Task description: Recast the text lines of every item below as a numbered list, leaving out blank lines and restarting the numbering at 1 for each item.

Listed entries:
-------------------------

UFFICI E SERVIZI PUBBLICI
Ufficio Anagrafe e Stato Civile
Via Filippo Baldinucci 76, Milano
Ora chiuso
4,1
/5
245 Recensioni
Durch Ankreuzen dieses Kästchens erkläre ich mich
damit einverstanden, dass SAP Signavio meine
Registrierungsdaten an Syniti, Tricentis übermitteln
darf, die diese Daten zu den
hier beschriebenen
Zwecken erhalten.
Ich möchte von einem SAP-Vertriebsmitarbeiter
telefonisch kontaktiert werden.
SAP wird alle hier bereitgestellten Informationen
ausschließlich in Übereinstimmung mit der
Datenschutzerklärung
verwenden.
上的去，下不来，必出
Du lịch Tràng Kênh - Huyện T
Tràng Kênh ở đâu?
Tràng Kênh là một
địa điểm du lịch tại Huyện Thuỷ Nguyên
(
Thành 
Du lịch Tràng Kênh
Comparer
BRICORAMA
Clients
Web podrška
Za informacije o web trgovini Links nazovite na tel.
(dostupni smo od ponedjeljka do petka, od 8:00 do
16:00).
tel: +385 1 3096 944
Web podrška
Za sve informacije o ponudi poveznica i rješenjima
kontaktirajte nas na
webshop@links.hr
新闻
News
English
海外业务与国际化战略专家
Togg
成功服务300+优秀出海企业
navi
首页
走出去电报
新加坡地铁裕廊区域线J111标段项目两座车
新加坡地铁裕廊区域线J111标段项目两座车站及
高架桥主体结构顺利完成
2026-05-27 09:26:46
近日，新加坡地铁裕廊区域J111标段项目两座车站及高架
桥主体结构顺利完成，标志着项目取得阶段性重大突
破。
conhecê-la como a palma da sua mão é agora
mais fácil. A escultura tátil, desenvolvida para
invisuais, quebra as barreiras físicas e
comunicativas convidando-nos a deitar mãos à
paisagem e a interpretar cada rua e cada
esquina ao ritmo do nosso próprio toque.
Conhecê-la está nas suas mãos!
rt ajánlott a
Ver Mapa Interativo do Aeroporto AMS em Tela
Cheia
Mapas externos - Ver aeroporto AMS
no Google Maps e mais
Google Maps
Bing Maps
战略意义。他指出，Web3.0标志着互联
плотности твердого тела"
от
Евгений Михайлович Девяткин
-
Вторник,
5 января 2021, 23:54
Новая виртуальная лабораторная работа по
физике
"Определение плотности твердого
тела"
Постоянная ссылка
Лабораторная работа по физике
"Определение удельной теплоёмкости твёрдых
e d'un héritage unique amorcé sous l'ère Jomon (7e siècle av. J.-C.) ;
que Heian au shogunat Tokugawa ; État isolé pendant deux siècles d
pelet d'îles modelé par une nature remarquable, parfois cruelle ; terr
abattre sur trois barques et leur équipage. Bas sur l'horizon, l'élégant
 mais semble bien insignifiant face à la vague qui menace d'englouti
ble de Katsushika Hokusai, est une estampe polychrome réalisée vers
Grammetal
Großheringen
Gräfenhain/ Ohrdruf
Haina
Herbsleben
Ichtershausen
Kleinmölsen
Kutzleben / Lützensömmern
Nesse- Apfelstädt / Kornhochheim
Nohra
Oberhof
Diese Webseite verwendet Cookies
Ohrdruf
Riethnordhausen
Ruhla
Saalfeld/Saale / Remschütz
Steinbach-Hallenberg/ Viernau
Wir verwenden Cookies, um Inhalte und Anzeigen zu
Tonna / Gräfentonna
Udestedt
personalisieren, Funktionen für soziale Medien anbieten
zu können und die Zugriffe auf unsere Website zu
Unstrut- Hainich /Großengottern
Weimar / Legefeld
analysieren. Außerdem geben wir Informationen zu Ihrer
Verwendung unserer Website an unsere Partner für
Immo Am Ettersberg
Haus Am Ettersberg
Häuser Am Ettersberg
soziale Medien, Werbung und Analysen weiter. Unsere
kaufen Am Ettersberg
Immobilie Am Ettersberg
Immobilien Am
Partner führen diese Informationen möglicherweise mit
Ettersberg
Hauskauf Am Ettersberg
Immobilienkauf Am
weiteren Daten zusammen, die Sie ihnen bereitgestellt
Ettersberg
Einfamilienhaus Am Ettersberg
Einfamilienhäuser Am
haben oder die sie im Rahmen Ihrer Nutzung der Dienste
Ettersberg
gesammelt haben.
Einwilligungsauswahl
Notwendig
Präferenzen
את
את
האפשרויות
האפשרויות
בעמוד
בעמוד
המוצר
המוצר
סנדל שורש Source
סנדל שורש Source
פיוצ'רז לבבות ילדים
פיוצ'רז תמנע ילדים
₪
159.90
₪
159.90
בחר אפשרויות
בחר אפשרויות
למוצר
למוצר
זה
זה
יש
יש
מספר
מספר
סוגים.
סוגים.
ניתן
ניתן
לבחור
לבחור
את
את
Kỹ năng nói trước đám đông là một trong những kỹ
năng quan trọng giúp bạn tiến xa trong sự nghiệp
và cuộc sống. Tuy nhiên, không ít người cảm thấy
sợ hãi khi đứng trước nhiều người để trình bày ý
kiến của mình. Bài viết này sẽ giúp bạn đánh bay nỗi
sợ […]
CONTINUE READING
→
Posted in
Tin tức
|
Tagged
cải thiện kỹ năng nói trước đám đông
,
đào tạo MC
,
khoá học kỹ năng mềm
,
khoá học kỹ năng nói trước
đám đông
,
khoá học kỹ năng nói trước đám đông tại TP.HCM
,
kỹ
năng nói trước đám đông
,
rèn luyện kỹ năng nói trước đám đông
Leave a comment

-------------------------

Solution to this task:
1. UFFICI E SERVIZI PUBBLICI
2. Ufficio Anagrafe e Stato Civile
3. Via Filippo Baldinucci 76, Milano
4. Ora chiuso
5. 4,1
6. /5
7. 245 Recensioni
8. Durch Ankreuzen dieses Kästchens erkläre ich mich
9. damit einverstanden, dass SAP Signavio meine
10. Registrierungsdaten an Syniti, Tricentis übermitteln
11. darf, die diese Daten zu den
12. hier beschriebenen
13. Zwecken erhalten.
14. Ich möchte von einem SAP-Vertriebsmitarbeiter
15. telefonisch kontaktiert werden.
16. SAP wird alle hier bereitgestellten Informationen
17. ausschließlich in Übereinstimmung mit der
18. Datenschutzerklärung
19. verwenden.
20. 上的去，下不来，必出
21. Du lịch Tràng Kênh - Huyện T
22. Tràng Kênh ở đâu?
23. Tràng Kênh là một
24. địa điểm du lịch tại Huyện Thuỷ Nguyên
25. (
26. Thành 
27. Du lịch Tràng Kênh
28. Comparer
29. BRICORAMA
30. Clients
31. Web podrška
32. Za informacije o web trgovini Links nazovite na tel.
33. (dostupni smo od ponedjeljka do petka, od 8:00 do
34. 16:00).
35. tel: +385 1 3096 944
36. Web podrška
37. Za sve informacije o ponudi poveznica i rješenjima
38. kontaktirajte nas na
39. webshop@links.hr
40. 新闻
41. News
42. English
43. 海外业务与国际化战略专家
44. Togg
45. 成功服务300+优秀出海企业
46. navi
47. 首页
48. 走出去电报
49. 新加坡地铁裕廊区域线J111标段项目两座车
50. 新加坡地铁裕廊区域线J111标段项目两座车站及
51. 高架桥主体结构顺利完成
52. 2026-05-27 09:26:46
53. 近日，新加坡地铁裕廊区域J111标段项目两座车站及高架
54. 桥主体结构顺利完成，标志着项目取得阶段性重大突
55. 破。
56. conhecê-la como a palma da sua mão é agora
57. mais fácil. A escultura tátil, desenvolvida para
58. invisuais, quebra as barreiras físicas e
59. comunicativas convidando-nos a deitar mãos à
60. paisagem e a interpretar cada rua e cada
61. esquina ao ritmo do nosso próprio toque.
62. Conhecê-la está nas suas mãos!
63. rt ajánlott a
64. Ver Mapa Interativo do Aeroporto AMS em Tela
65. Cheia
66. Mapas externos - Ver aeroporto AMS
67. no Google Maps e mais
68. Google Maps
69. Bing Maps
70. 战略意义。他指出，Web3.0标志着互联
71. плотности твердого тела"
72. от
73. Евгений Михайлович Девяткин
74. -
75. Вторник,
76. 5 января 2021, 23:54
77. Новая виртуальная лабораторная работа по
78. физике
79. "Определение плотности твердого
80. тела"
81. Постоянная ссылка
82. Лабораторная работа по физике
83. "Определение удельной теплоёмкости твёрдых
84. e d'un héritage unique amorcé sous l'ère Jomon (7e siècle av. J.-C.) ;
85. que Heian au shogunat Tokugawa ; État isolé pendant deux siècles d
86. pelet d'îles modelé par une nature remarquable, parfois cruelle ; terr
87. abattre sur trois barques et leur équipage. Bas sur l'horizon, l'élégant
88.  mais semble bien insignifiant face à la vague qui menace d'englouti
89. ble de Katsushika Hokusai, est une estampe polychrome réalisée vers
90. Grammetal
91. Großheringen
92. Gräfenhain/ Ohrdruf
93. Haina
94. Herbsleben
95. Ichtershausen
96. Kleinmölsen
97. Kutzleben / Lützensömmern
98. Nesse- Apfelstädt / Kornhochheim
99. Nohra
100. Oberhof
101. Diese Webseite verwendet Cookies
102. Ohrdruf
103. Riethnordhausen
104. Ruhla
105. Saalfeld/Saale / Remschütz
106. Steinbach-Hallenberg/ Viernau
107. Wir verwenden Cookies, um Inhalte und Anzeigen zu
108. Tonna / Gräfentonna
109. Udestedt
110. personalisieren, Funktionen für soziale Medien anbieten
111. zu können und die Zugriffe auf unsere Website zu
112. Unstrut- Hainich /Großengottern
113. Weimar / Legefeld
114. analysieren. Außerdem geben wir Informationen zu Ihrer
115. Verwendung unserer Website an unsere Partner für
116. Immo Am Ettersberg
117. Haus Am Ettersberg
118. Häuser Am Ettersberg
119. soziale Medien, Werbung und Analysen weiter. Unsere
120. kaufen Am Ettersberg
121. Immobilie Am Ettersberg
122. Immobilien Am
123. Partner führen diese Informationen möglicherweise mit
124. Ettersberg
125. Hauskauf Am Ettersberg
126. Immobilienkauf Am
127. weiteren Daten zusammen, die Sie ihnen bereitgestellt
128. Ettersberg
129. Einfamilienhaus Am Ettersberg
130. Einfamilienhäuser Am
131. haben oder die sie im Rahmen Ihrer Nutzung der Dienste
132. Ettersberg
133. gesammelt haben.
134. Einwilligungsauswahl
135. Notwendig
136. Präferenzen
137. את
138. את
139. האפשרויות
140. האפשרויות
141. בעמוד
142. בעמוד
143. המוצר
144. המוצר
145. סנדל שורש Source
146. סנדל שורש Source
147. פיוצ'רז לבבות ילדים
148. פיוצ'רז תמנע ילדים
149. ₪
150. 159.90
151. ₪
152. 159.90
153. בחר אפשרויות
154. בחר אפשרויות
155. למוצר
156. למוצר
157. זה
158. זה
159. יש
160. יש
161. מספר
162. מספר
163. סוגים.
164. סוגים.
165. ניתן
166. ניתן
167. לבחור
168. לבחור
169. את
170. את
171. Kỹ năng nói trước đám đông là một trong những kỹ
172. năng quan trọng giúp bạn tiến xa trong sự nghiệp
173. và cuộc sống. Tuy nhiên, không ít người cảm thấy
174. sợ hãi khi đứng trước nhiều người để trình bày ý
175. kiến của mình. Bài viết này sẽ giúp bạn đánh bay nỗi
176. sợ […]
177. CONTINUE READING
178. →
179. Posted in
180. Tin tức
181. |
182. Tagged
183. cải thiện kỹ năng nói trước đám đông
184. ,
185. đào tạo MC
186. ,
187. khoá học kỹ năng mềm
188. ,
189. khoá học kỹ năng nói trước
190. đám đông
191. ,
192. khoá học kỹ năng nói trước đám đông tại TP.HCM
193. ,
194. kỹ
195. năng nói trước đám đông
196. ,
197. rèn luyện kỹ năng nói trước đám đông
198. Leave a comment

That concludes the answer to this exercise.